I need all the entries repeated exactly as written.
####
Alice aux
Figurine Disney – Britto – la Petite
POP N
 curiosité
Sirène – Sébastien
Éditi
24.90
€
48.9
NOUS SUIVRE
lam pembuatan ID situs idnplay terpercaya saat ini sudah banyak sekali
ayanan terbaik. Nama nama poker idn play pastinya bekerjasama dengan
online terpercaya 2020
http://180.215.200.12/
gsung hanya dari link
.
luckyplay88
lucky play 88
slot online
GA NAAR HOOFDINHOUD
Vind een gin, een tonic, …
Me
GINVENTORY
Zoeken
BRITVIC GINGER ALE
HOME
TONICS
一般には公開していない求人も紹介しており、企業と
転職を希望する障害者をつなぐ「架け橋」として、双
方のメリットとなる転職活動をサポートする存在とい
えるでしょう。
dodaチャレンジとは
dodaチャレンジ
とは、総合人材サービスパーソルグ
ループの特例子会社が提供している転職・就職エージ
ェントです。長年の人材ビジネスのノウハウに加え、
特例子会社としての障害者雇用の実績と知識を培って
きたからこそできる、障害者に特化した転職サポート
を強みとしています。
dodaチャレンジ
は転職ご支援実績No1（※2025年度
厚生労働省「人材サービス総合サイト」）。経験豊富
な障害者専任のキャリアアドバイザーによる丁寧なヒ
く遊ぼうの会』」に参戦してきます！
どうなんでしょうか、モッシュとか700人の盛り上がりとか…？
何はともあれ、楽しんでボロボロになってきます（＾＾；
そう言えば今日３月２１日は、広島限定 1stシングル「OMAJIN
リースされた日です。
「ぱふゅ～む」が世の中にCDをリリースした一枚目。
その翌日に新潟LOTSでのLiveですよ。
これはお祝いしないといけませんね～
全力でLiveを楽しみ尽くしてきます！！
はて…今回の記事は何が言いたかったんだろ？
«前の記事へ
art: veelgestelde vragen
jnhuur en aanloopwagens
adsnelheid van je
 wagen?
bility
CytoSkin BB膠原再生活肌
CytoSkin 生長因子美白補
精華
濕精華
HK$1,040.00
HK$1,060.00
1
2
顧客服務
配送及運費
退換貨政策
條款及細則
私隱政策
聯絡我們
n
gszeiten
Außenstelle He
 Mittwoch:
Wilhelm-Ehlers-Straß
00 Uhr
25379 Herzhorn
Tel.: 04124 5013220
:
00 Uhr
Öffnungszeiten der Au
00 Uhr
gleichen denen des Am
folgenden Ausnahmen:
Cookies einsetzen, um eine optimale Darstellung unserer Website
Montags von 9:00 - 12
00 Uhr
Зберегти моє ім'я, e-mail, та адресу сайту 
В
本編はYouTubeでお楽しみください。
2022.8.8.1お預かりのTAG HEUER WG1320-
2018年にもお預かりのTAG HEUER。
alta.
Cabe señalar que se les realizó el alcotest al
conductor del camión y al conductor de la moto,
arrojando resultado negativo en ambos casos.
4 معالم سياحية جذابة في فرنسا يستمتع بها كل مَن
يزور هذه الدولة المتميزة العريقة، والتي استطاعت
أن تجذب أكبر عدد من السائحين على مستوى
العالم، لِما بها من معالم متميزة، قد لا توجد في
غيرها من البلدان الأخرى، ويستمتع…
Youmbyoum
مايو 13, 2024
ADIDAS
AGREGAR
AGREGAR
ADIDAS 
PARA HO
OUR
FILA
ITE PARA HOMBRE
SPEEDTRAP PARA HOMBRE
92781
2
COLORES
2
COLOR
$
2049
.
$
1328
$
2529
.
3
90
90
####
■ RESULT OF THIS TASK
Alice aux
Figurine Disney – Britto – la Petite
POP N
 curiosité
Sirène – Sébastien
Éditi
24.90
€
48.9
NOUS SUIVRE
lam pembuatan ID situs idnplay terpercaya saat ini sudah banyak sekali
ayanan terbaik. Nama nama poker idn play pastinya bekerjasama dengan
online terpercaya 2020
http://180.215.200.12/
gsung hanya dari link
.
luckyplay88
lucky play 88
slot online
GA NAAR HOOFDINHOUD
Vind een gin, een tonic, …
Me
GINVENTORY
Zoeken
BRITVIC GINGER ALE
HOME
TONICS
一般には公開していない求人も紹介しており、企業と
転職を希望する障害者をつなぐ「架け橋」として、双
方のメリットとなる転職活動をサポートする存在とい
えるでしょう。
dodaチャレンジとは
dodaチャレンジ
とは、総合人材サービスパーソルグ
ループの特例子会社が提供している転職・就職エージ
ェントです。長年の人材ビジネスのノウハウに加え、
特例子会社としての障害者雇用の実績と知識を培って
きたからこそできる、障害者に特化した転職サポート
を強みとしています。
dodaチャレンジ
は転職ご支援実績No1（※2025年度
厚生労働省「人材サービス総合サイト」）。経験豊富
な障害者専任のキャリアアドバイザーによる丁寧なヒ
く遊ぼうの会』」に参戦してきます！
どうなんでしょうか、モッシュとか700人の盛り上がりとか…？
何はともあれ、楽しんでボロボロになってきます（＾＾；
そう言えば今日３月２１日は、広島限定 1stシングル「OMAJIN
リースされた日です。
「ぱふゅ～む」が世の中にCDをリリースした一枚目。
その翌日に新潟LOTSでのLiveですよ。
これはお祝いしないといけませんね～
全力でLiveを楽しみ尽くしてきます！！
はて…今回の記事は何が言いたかったんだろ？
«前の記事へ
art: veelgestelde vragen
jnhuur en aanloopwagens
adsnelheid van je
 wagen?
bility
CytoSkin BB膠原再生活肌
CytoSkin 生長因子美白補
精華
濕精華
HK$1,040.00
HK$1,060.00
1
2
顧客服務
配送及運費
退換貨政策
條款及細則
私隱政策
聯絡我們
n
gszeiten
Außenstelle He
 Mittwoch:
Wilhelm-Ehlers-Straß
00 Uhr
25379 Herzhorn
Tel.: 04124 5013220
:
00 Uhr
Öffnungszeiten der Au
00 Uhr
gleichen denen des Am
folgenden Ausnahmen:
Cookies einsetzen, um eine optimale Darstellung unserer Website
Montags von 9:00 - 12
00 Uhr
Зберегти моє ім'я, e-mail, та адресу сайту 
В
本編はYouTubeでお楽しみください。
2022.8.8.1お預かりのTAG HEUER WG1320-
2018年にもお預かりのTAG HEUER。
alta.
Cabe señalar que se les realizó el alcotest al
conductor del camión y al conductor de la moto,
arrojando resultado negativo en ambos casos.
4 معالم سياحية جذابة في فرنسا يستمتع بها كل مَن
يزور هذه الدولة المتميزة العريقة، والتي استطاعت
أن تجذب أكبر عدد من السائحين على مستوى
العالم، لِما بها من معالم متميزة، قد لا توجد في
غيرها من البلدان الأخرى، ويستمتع…
Youmbyoum
مايو 13, 2024
ADIDAS
AGREGAR
AGREGAR
ADIDAS 
PARA HO
OUR
FILA
ITE PARA HOMBRE
SPEEDTRAP PARA HOMBRE
92781
2
COLORES
2
COLOR
$
2049
.
$
1328
$
2529
.
3
90
90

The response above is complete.